» EXERCISE BRIEF
Among the records, which lines include "TRIANGLE"? List them.

» THE DATA
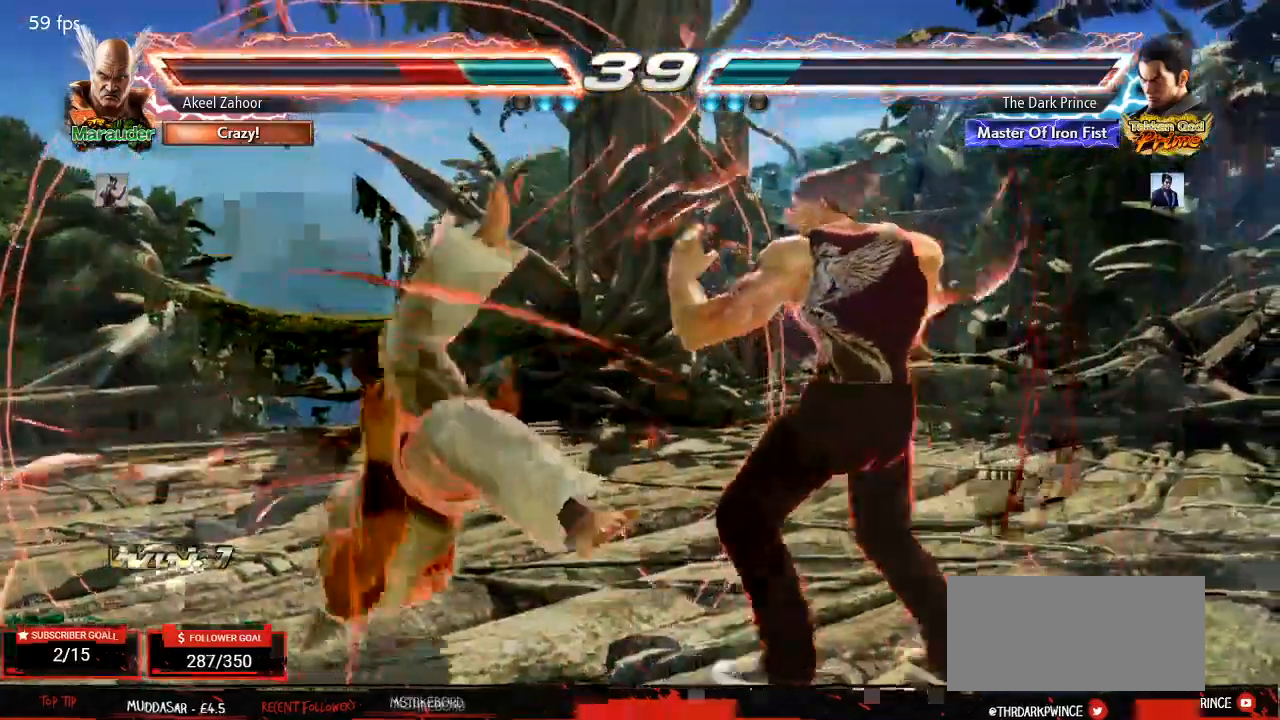
{"buttons": [], "left_stick": "center", "events": [[17, "CIRCLE", "up"], [17, "TRIANGLE", "down"], [117, "TRIANGLE", "up"], [333, "R2", "down"], [417, "R2", "up"]]}
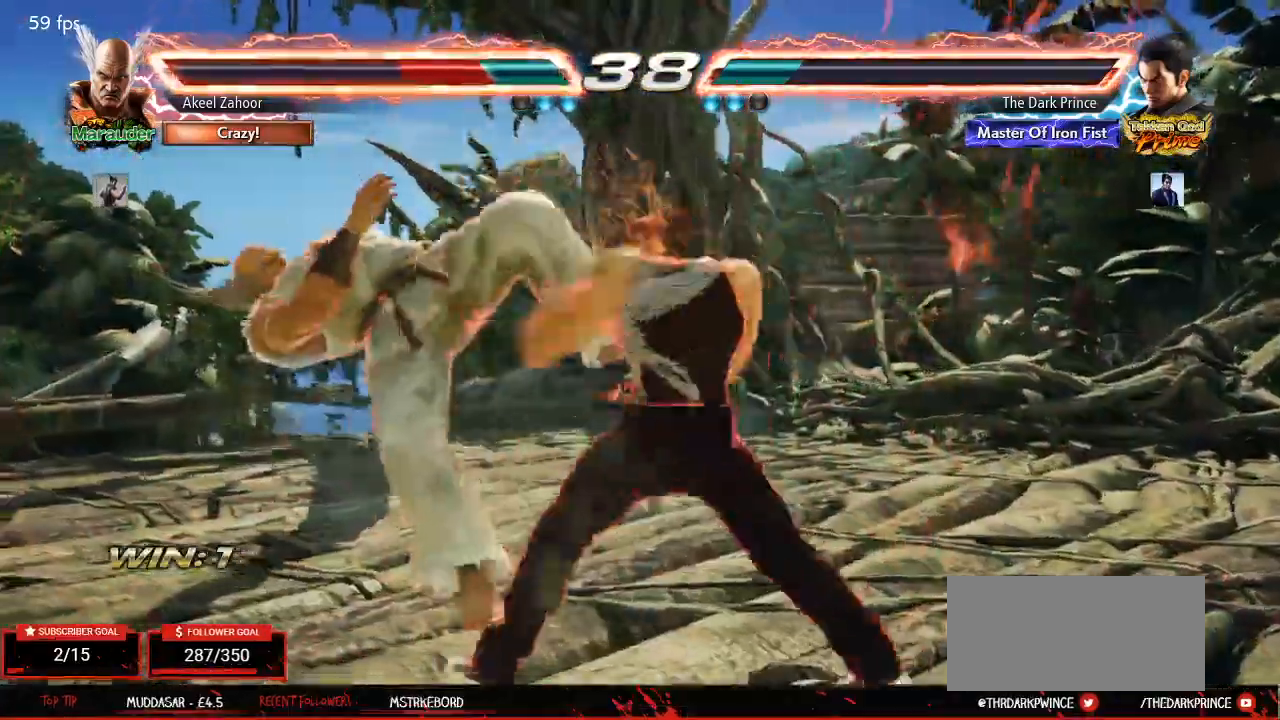
{"buttons": [], "left_stick": "center", "events": []}
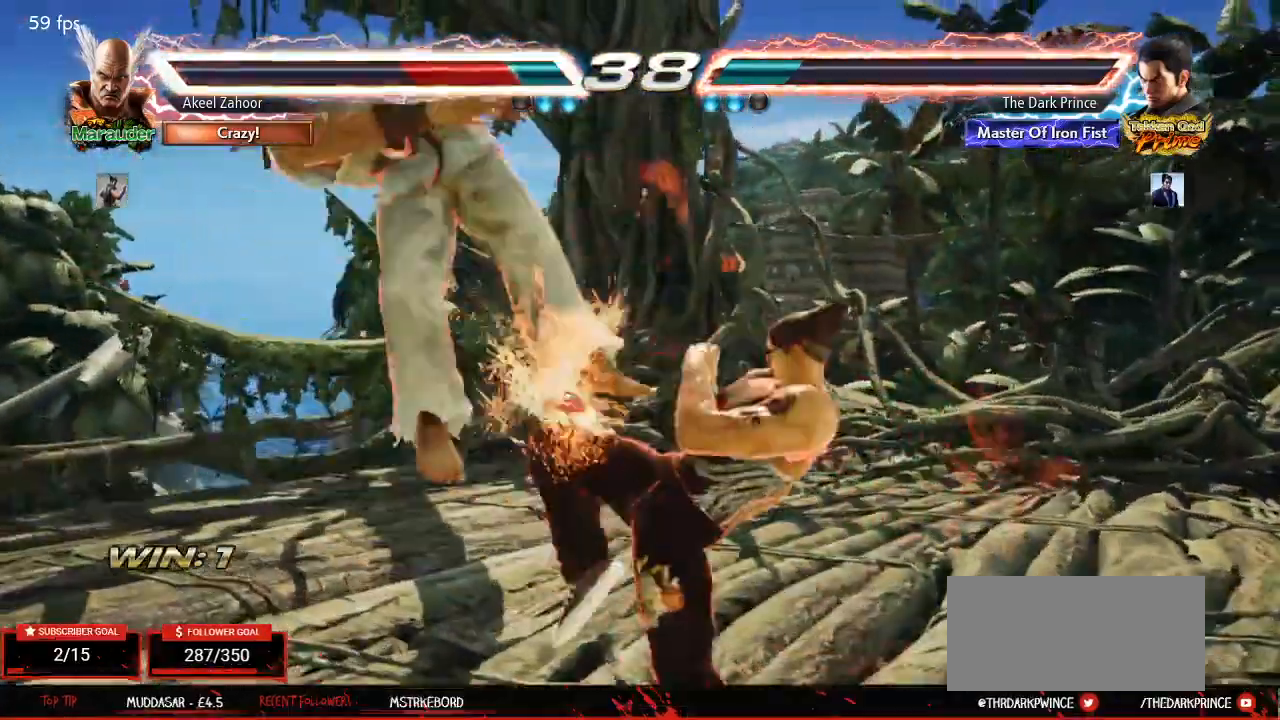
{"buttons": ["TRIANGLE"], "left_stick": "right", "events": [[83, "left_stick", "right"], [150, "R1", "down"], [417, "TRIANGLE", "down"], [500, "R1", "up"]]}
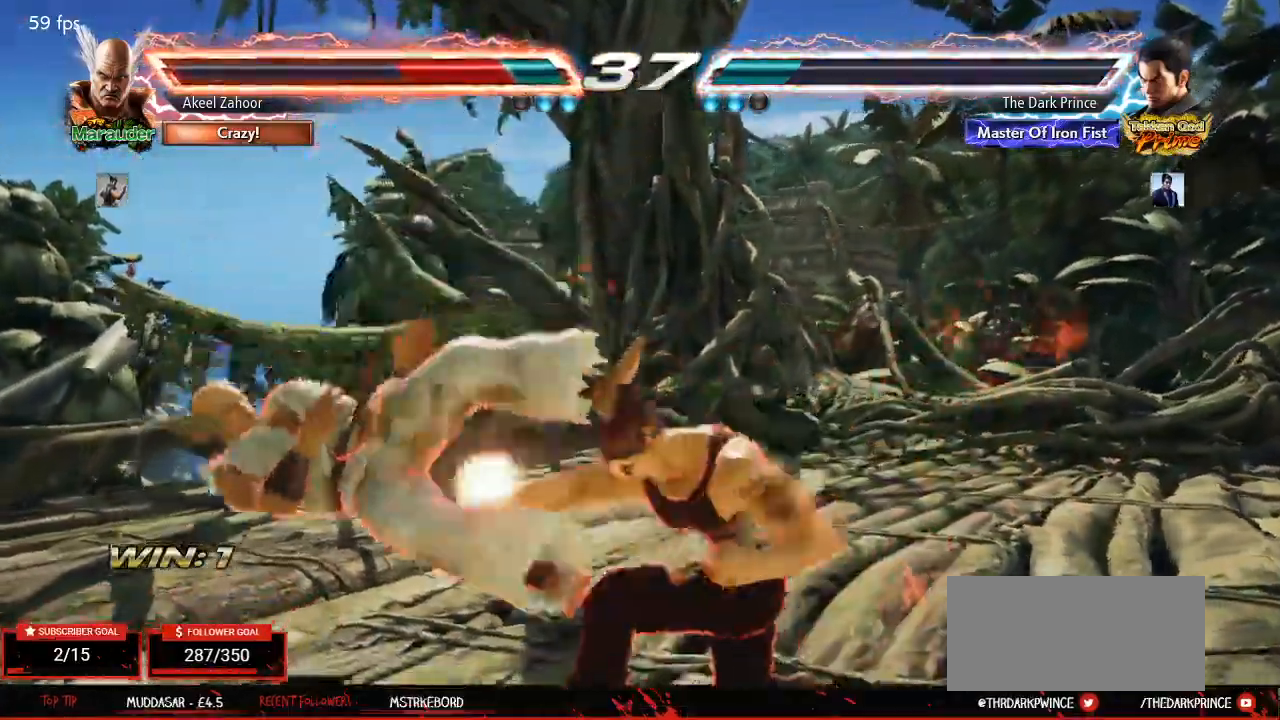
{"buttons": ["TRIANGLE"], "left_stick": "center", "events": [[33, "TRIANGLE", "up"], [167, "left_stick", "center"], [250, "TRIANGLE", "down"]]}
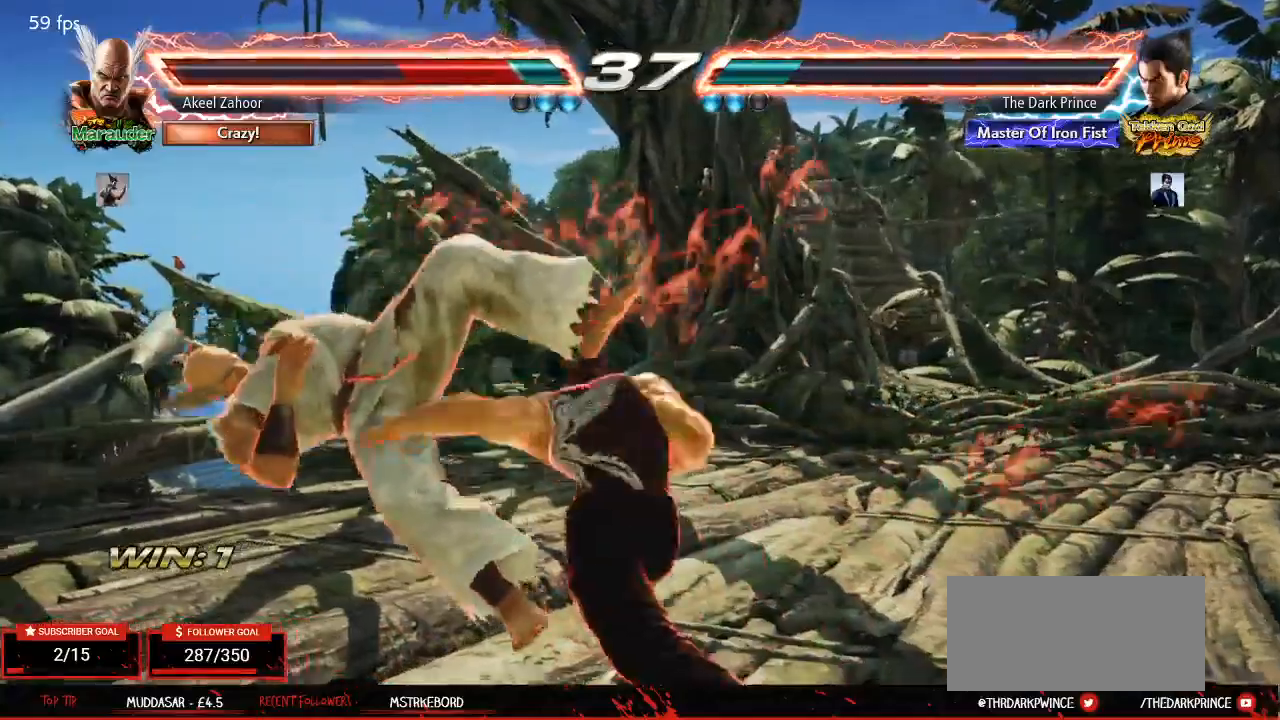
{"buttons": ["TRIANGLE"], "left_stick": "left", "events": [[267, "left_stick", "left"], [367, "left_stick", "center"], [483, "left_stick", "left"]]}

» ANSWER BELOW
{"buttons": [], "left_stick": "center", "events": [[17, "CIRCLE", "up"], [17, "TRIANGLE", "down"], [117, "TRIANGLE", "up"], [333, "R2", "down"], [417, "R2", "up"]]}
{"buttons": ["TRIANGLE"], "left_stick": "right", "events": [[83, "left_stick", "right"], [150, "R1", "down"], [417, "TRIANGLE", "down"], [500, "R1", "up"]]}
{"buttons": ["TRIANGLE"], "left_stick": "center", "events": [[33, "TRIANGLE", "up"], [167, "left_stick", "center"], [250, "TRIANGLE", "down"]]}
{"buttons": ["TRIANGLE"], "left_stick": "left", "events": [[267, "left_stick", "left"], [367, "left_stick", "center"], [483, "left_stick", "left"]]}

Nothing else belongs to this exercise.